◆ **WORK TO COMPLETE**
Each entry below should be given again exactly; the pictures stay out.

(SUPPLIED INFORMATION)

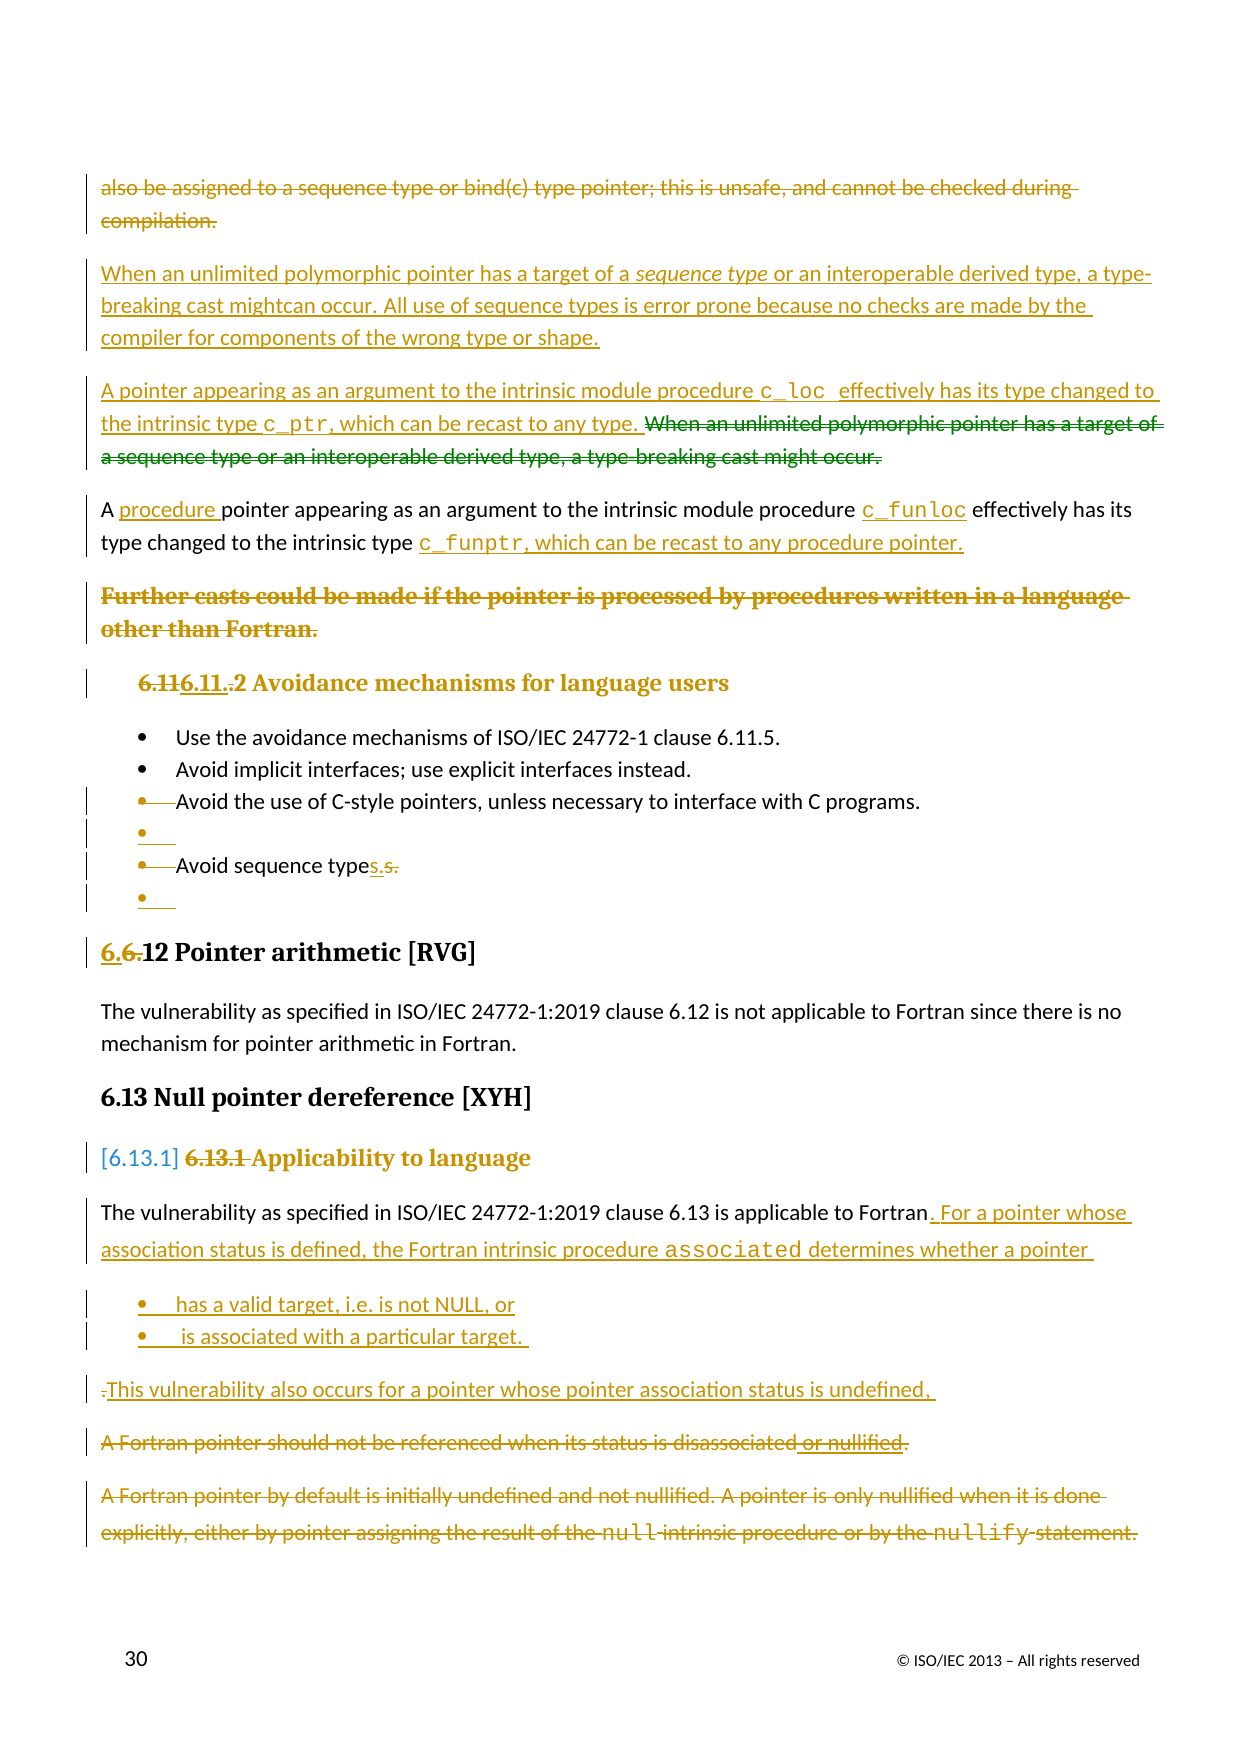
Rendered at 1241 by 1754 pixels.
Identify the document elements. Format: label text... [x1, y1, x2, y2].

text Use the avoidance mechanisms of ISO/IEC 24772-1 clause 6.11.5. [138, 723, 1164, 751]
subtitle 6.13 Null pointer dereference [XYH] [101, 1082, 1164, 1113]
list Applicability to language [101, 1142, 1164, 1173]
list The vulnerability as specified in ISO/IEC 24772-1:2019 clause 6.12 is not applicable to Fortran since there is no mechanism for pointer arithmetic in Fortran. [101, 997, 1164, 1057]
subtitle 12 Pointer arithmetic [RVG] [101, 937, 1164, 968]
text Avoid implicit interfaces; use explicit interfaces instead. [138, 755, 1164, 783]
text Avoid the use of C-style pointers, unless necessary to interface with C programs. [138, 787, 1164, 815]
text Avoid sequence type [138, 852, 1164, 880]
text A pointer appearing as an argument to the intrinsic module procedure effectively has its type changed to the intrinsic type [101, 495, 1164, 557]
text The vulnerability as specified in ISO/IEC 24772-1:2019 clause 6.13 is applicable to Fortran [101, 1198, 1164, 1264]
list 2 Avoidance mechanisms for language users [138, 669, 1164, 698]
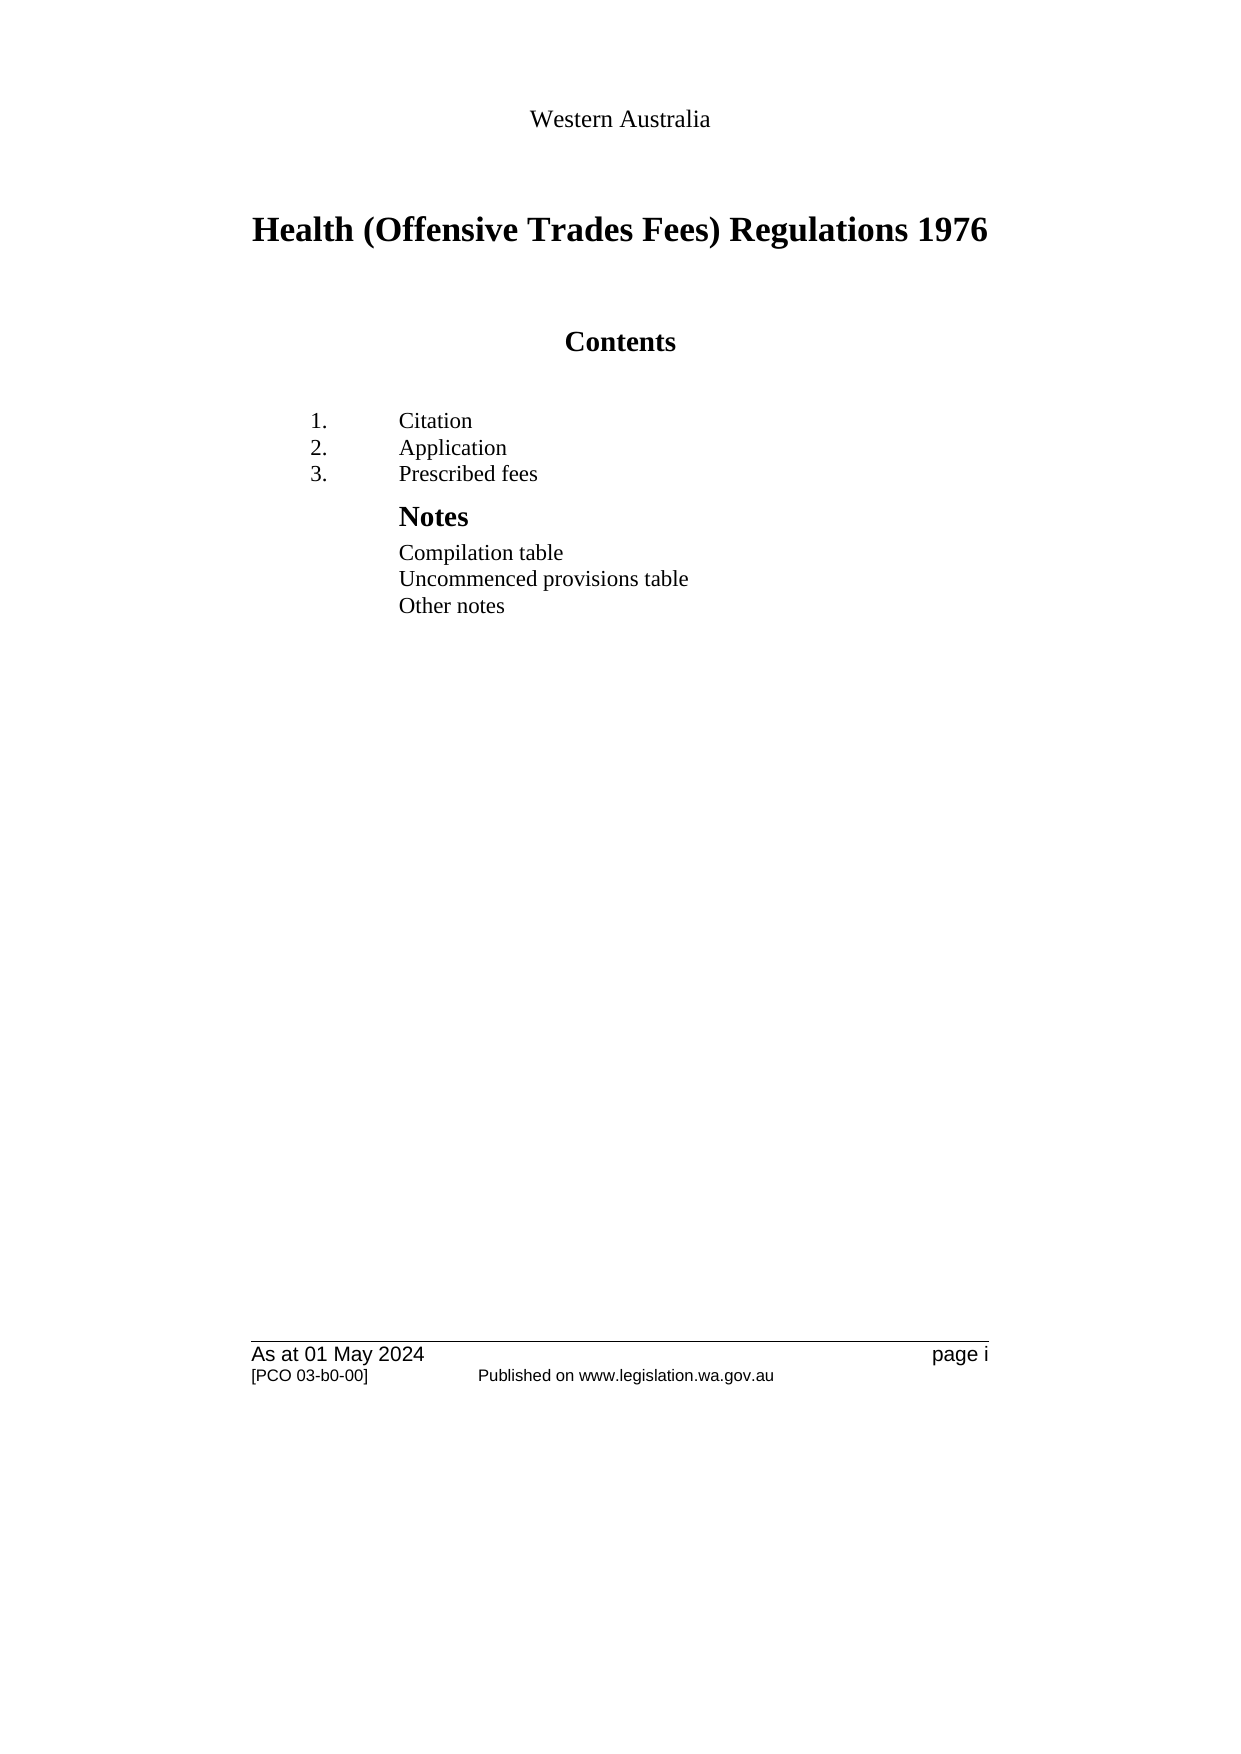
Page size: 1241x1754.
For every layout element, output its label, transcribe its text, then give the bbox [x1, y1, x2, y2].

text 1. Citation 1 [310, 408, 871, 434]
text Other notes 1 [310, 592, 871, 618]
text Compilation table 1 [310, 539, 871, 565]
text Health (Offensive Trades Fees) Regulations 1976 [251, 208, 989, 249]
text Uncommenced provisions table 1 [310, 565, 871, 592]
text 2. Application 1 [310, 434, 871, 460]
text Notes [399, 499, 871, 533]
text Western Australia [251, 104, 989, 133]
text 3. Prescribed fees 1 [310, 460, 871, 487]
text Contents [491, 324, 749, 358]
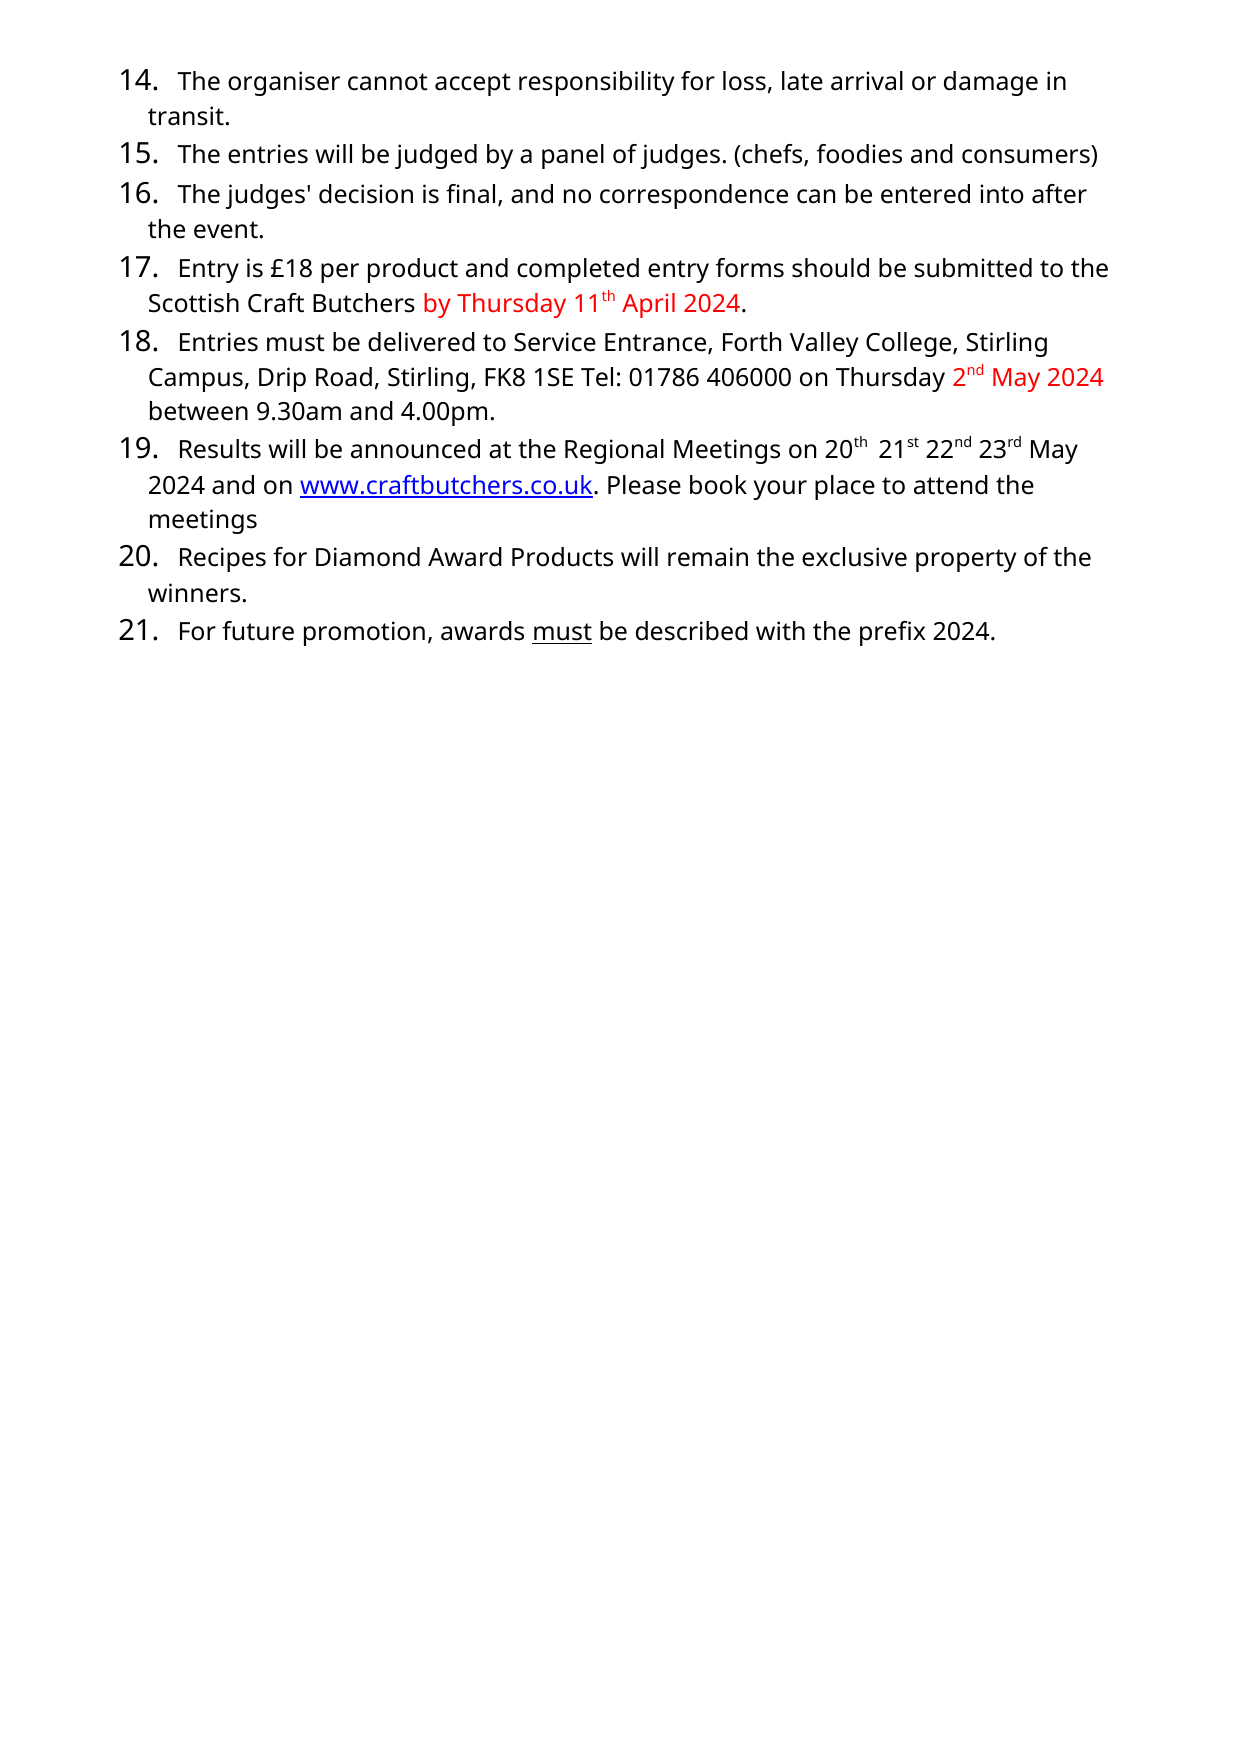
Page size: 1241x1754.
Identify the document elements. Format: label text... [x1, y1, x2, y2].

list The judges' decision is final, and no correspondence can be entered into after the event. [118, 172, 1122, 246]
list Recipes for Diamond Award Products will remain the exclusive property of the winners. [118, 536, 1122, 609]
list Results will be announced at the Regional Meetings on 20th 21st 22nd 23rd May 2024 and on www.craftbutchers.co.uk. Please book your place to attend the meetings [118, 428, 1122, 536]
list The entries will be judged by a panel of judges. (chefs, foodies and consumers) [118, 133, 1122, 172]
list For future promotion, awards must be described with the prefix 2024. [118, 609, 1122, 649]
list The organiser cannot accept responsibility for loss, late arrival or damage in transit. [118, 59, 1122, 133]
list Entry is £18 per product and completed entry forms should be submitted to the Scottish Craft Butchers by Thursday 11th April 2024. [118, 246, 1122, 320]
list Entries must be delivered to Service Entrance, Forth Valley College, Stirling Campus, Drip Road, Stirling, FK8 1SE Tel: 01786 406000 on Thursday 2nd May 2024 between 9.30am and 4.00pm. [118, 320, 1122, 428]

(End SUPPLIED INFORMATION)

◆ **WRITTEN REPLY**
Rendered at 1241 by 1754 pixels.
Identify the document elements. Format: label text... [x1, y1, x2, y2].

text Use the avoidance mechanisms of ISO/IEC 24772-1 clause 6.11.5. [138, 723, 1164, 751]
subtitle 6.13 Null pointer dereference [XYH] [101, 1082, 1164, 1113]
list Applicability to language [101, 1142, 1164, 1173]
list The vulnerability as specified in ISO/IEC 24772-1:2019 clause 6.12 is not applicable to Fortran since there is no mechanism for pointer arithmetic in Fortran. [101, 997, 1164, 1057]
subtitle 12 Pointer arithmetic [RVG] [101, 937, 1164, 968]
text Avoid implicit interfaces; use explicit interfaces instead. [138, 755, 1164, 783]
text Avoid the use of C-style pointers, unless necessary to interface with C programs. [138, 787, 1164, 815]
text Avoid sequence type [138, 852, 1164, 880]
text A pointer appearing as an argument to the intrinsic module procedure effectively has its type changed to the intrinsic type [101, 495, 1164, 557]
text The vulnerability as specified in ISO/IEC 24772-1:2019 clause 6.13 is applicable to Fortran [101, 1198, 1164, 1264]
list 2 Avoidance mechanisms for language users [138, 669, 1164, 698]
Page size: 1241x1754.
For every layout element, output its label, transcribe its text, then give the bbox [x1, y1, x2, y2].

text 1. Citation 1 [310, 408, 871, 434]
text Other notes 1 [310, 592, 871, 618]
text Compilation table 1 [310, 539, 871, 565]
text Health (Offensive Trades Fees) Regulations 1976 [251, 208, 989, 249]
text Uncommenced provisions table 1 [310, 565, 871, 592]
text 2. Application 1 [310, 434, 871, 460]
text Notes [399, 499, 871, 533]
text Western Australia [251, 104, 989, 133]
text 3. Prescribed fees 1 [310, 460, 871, 487]
text Contents [491, 324, 749, 358]
Page size: 1241x1754.
Identify the document elements. Format: label text... [x1, y1, x2, y2].

list The judges' decision is final, and no correspondence can be entered into after the event. [118, 172, 1122, 246]
list Recipes for Diamond Award Products will remain the exclusive property of the winners. [118, 536, 1122, 609]
list Results will be announced at the Regional Meetings on 20th 21st 22nd 23rd May 2024 and on www.craftbutchers.co.uk. Please book your place to attend the meetings [118, 428, 1122, 536]
list The entries will be judged by a panel of judges. (chefs, foodies and consumers) [118, 133, 1122, 172]
list For future promotion, awards must be described with the prefix 2024. [118, 609, 1122, 649]
list The organiser cannot accept responsibility for loss, late arrival or damage in transit. [118, 59, 1122, 133]
list Entry is £18 per product and completed entry forms should be submitted to the Scottish Craft Butchers by Thursday 11th April 2024. [118, 246, 1122, 320]
list Entries must be delivered to Service Entrance, Forth Valley College, Stirling Campus, Drip Road, Stirling, FK8 1SE Tel: 01786 406000 on Thursday 2nd May 2024 between 9.30am and 4.00pm. [118, 320, 1122, 428]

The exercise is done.